Born into an army family in Jammu and a graduate from the Slade School of Fine Art, London, Nagi is a firm believer that colours can do wonders, especially for children. ''We should brush away the dull for brighter mornings and wider smiles,'' the artist said.
She along with her team has been travelling to remote places such as Watlab, Sangrama, Handwara, Langate and the rural belt of Pulwama educating children with arts and the language of paints while advocating women to generate employment for themselves.
Having 800 murals to her credit and having organised over 150 exhibitions, Nagi has also been focusing on the youth of Kashmir and believes that they need to navigate their lives with the vision of growth and positivity, stop following peers and politicians ''if you feel they are leading you towards a negative path''.
''Happiness is created by facing fears and overcoming doubt. Progress is hard earned and can only come from a purpose that is pure. Love and acceptance is always the path of least resistance, and it is high time everyone understood it,'' she said.
''This is not confined to the Watlab area only. Girls come from far off places and learn tailoring. Sometimes we give them work and sometimes they pick it up from outside the centre. At the end of the month, there is a sense of economic independence and that is a must,'' she said.

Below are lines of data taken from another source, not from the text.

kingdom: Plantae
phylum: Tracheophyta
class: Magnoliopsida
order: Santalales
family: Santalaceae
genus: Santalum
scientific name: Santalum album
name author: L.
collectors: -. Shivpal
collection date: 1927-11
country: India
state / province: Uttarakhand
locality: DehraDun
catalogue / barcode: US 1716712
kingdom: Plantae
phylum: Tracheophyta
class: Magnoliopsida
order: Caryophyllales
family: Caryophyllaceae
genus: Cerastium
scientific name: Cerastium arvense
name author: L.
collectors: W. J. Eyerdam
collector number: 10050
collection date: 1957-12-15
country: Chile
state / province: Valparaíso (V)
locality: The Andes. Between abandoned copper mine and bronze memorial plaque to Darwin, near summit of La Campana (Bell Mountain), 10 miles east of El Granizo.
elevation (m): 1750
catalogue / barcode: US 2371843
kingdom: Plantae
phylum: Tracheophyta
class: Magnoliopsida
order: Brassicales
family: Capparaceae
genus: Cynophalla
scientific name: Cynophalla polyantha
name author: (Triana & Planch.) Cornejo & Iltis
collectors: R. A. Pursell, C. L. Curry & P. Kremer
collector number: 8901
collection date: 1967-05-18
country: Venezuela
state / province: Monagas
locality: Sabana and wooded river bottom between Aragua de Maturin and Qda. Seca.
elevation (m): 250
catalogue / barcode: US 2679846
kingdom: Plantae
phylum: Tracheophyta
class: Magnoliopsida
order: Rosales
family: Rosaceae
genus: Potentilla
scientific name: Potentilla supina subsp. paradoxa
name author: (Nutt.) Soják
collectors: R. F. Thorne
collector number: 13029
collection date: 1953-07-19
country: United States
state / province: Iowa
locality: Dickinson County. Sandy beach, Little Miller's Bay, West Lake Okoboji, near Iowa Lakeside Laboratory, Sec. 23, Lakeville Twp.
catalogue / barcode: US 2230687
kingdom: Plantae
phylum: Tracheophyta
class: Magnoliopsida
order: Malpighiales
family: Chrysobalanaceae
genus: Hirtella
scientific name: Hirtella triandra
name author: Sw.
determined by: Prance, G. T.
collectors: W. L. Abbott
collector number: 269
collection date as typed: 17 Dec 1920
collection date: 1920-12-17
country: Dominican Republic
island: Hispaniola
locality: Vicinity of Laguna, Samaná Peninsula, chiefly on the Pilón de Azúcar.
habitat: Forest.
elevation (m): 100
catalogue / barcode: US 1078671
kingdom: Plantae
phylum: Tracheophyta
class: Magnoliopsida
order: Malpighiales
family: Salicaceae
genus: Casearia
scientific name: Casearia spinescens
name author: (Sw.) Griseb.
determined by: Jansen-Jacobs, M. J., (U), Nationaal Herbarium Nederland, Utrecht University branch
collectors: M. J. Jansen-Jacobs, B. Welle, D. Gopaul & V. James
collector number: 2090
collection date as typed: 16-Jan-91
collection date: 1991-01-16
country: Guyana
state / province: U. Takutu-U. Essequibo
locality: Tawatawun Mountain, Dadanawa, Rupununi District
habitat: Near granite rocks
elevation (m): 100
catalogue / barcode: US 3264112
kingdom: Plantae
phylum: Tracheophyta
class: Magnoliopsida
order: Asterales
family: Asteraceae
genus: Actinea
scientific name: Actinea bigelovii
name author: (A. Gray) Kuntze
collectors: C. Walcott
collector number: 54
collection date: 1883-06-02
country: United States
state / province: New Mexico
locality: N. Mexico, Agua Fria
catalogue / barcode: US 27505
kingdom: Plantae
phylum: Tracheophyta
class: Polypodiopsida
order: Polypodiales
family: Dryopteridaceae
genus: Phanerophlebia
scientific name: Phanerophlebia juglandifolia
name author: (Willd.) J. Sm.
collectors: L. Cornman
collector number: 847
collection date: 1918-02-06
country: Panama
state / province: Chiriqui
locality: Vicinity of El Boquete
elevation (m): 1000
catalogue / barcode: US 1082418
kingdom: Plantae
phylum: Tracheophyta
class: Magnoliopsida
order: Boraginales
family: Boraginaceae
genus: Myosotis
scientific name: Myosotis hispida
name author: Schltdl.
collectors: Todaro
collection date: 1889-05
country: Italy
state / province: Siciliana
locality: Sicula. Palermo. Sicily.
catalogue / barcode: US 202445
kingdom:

Nagi, who started her journey in March last year, said, ''I don't expect miracles instantly neither do I believe that change is possible overnight, it happens little by little. I see Kashmir has a land of infinite possibilities and unexplored talent. Youth today need individuality, integrity and individualism and stop living in fear and conformity''.
Asked about her visit to Madrassas (religious schools) in Pulwama in South Kashmir and Handwara in North Kashmir, she said the decision was impromptu. ''As I entered into such a madrassa of girls, I was surprised to see them enjoying the warmth of colours,'' Nagi said.
'Misaal Kashmir' is a village transformation project, where artists work to transform the community by tapping the local creative energy. The project is a part of the 'Misaal India' initiative launched in 2018, the programme was designed by Nagi and it benefited the less privileged people living in slums and villages across the country.